Diversification Opportunities for FMC and Allied Gold

-0.03
  Correlation Coefficient

Good diversification

The 3 months correlation between FMC and Allied is -0.03. Overlapping area represents the amount of risk that can be diversified away by holding FMC Corp. and Allied Gold in the same portfolio, assuming nothing else is changed. The correlation between historical prices or returns on Allied Gold and FMC is a relative statistical measure of the degree to which these equity instruments tend to move together. The correlation coefficient measures the extent to which returns on FMC Corporation are associated (or correlated) with Allied Gold. Values of the correlation coefficient range from -1 to +1, where. The correlation of zero (0) is possible when the price movement of Allied Gold has no effect on the direction of FMC i.e., FMC and Allied Gold go up and down completely randomly.

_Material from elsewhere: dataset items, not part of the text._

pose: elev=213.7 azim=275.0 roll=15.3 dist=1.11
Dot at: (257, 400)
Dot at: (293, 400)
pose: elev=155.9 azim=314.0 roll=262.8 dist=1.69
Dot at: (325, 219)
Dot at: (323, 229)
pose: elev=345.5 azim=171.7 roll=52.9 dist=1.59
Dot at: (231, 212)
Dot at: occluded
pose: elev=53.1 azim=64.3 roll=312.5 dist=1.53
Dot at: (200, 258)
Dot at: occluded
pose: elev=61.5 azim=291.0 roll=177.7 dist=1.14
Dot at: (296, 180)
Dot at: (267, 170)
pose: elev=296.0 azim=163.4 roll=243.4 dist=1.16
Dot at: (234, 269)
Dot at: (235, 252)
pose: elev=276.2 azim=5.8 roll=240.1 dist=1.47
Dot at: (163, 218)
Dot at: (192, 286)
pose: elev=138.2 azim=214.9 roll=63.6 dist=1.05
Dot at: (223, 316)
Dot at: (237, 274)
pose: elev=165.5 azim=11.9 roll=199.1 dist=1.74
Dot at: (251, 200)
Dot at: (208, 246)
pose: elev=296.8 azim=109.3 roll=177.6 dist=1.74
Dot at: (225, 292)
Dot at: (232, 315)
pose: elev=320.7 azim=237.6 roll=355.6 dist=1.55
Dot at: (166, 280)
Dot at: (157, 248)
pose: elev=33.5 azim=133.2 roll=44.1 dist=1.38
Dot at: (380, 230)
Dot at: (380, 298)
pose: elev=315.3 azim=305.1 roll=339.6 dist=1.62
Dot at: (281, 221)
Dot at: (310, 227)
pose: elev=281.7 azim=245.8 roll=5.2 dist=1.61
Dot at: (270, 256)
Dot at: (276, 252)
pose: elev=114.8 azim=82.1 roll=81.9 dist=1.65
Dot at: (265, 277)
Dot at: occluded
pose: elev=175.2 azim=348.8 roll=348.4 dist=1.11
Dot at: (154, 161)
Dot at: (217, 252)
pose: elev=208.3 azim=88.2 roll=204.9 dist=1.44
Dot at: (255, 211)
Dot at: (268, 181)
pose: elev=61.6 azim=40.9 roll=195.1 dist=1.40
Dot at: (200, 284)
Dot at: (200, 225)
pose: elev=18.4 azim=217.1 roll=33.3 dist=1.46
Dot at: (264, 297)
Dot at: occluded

Pair Corralation between FMC and Allied Gold

Considering the 90-day investment horizon FMC Corporation is expected to under-perform the Allied Gold. In addition to that, FMC is 1.57 times more volatile than Allied Gold. It trades about -0.2 of its total potential returns per unit of risk. Allied Gold is currently generating about 0.19 per unit of volatility. If you would invest  1,425  in Allied Gold on September 4, 2025 and sell it today you would earn a total of  768.00  from holding Allied Gold or generate 53.89% return on investment over 90 days.
Time Period3 Months [change]
DirectionMoves Against 
StrengthInsignificant
Accuracy100.0%
ValuesDaily Returns

FMC Corp.  vs.  Allied Gold

 Performance 
       Timeline  
FMC Corporation 

Risk-Adjusted Performance

Weakest

 
Weak
 
Strong
Over the last 90 days FMC Corporation has generated negative risk-adjusted returns adding no value to investors with long positions. In spite of weak performance in the last few months, the Stock's primary indicators remain rather sound which may send shares a bit higher in January 2026. The latest tumult may also be a sign of longer-term up-swing for the firm shareholders.
Allied Gold 

Risk-Adjusted Performance

Good

 
Weak
 
Strong
Compared to the overall equity markets, risk-adjusted returns on investments in Allied Gold are ranked lower than 14 (%) of all global equities and portfolios over the last 90 days. In spite of rather fragile basic indicators, Allied Gold exhibited solid returns over the last few months and may actually be approaching a breakup point.

FMC and Allied Gold Volatility Contrast

   Predicted Return Density   
       Returns  

Pair Trading with FMC and Allied Gold

The main advantage of trading using opposite FMC and Allied Gold positions is that it hedges away some unsystematic risk. Because of two separate transactions, even if FMC position performs unexpectedly, Allied Gold can make up some of the losses. Pair trading also minimizes risk from directional movements in the market. For example, if an entire industry or sector drops because of unexpected headlines, the short position in Allied Gold will offset losses from the drop in Allied Gold's long position.
The idea behind FMC Corporation and Allied Gold pairs trading is to make the combined position market-neutral, meaning the overall market's direction will not affect its win or loss (or potential downside or upside). This can be achieved by designing a pairs trade with two highly correlated stocks or equities that operate in a similar space or sector, making it possible to obtain profits through simple and relatively low-risk investment.
Check out your portfolio center.
Note that this page's information should be used as a complementary analysis to find the right mix of equity instruments to add to your existing portfolios or create a brand new portfolio. You can also try the FinTech Suite module to use AI to screen and filter profitable investment opportunities.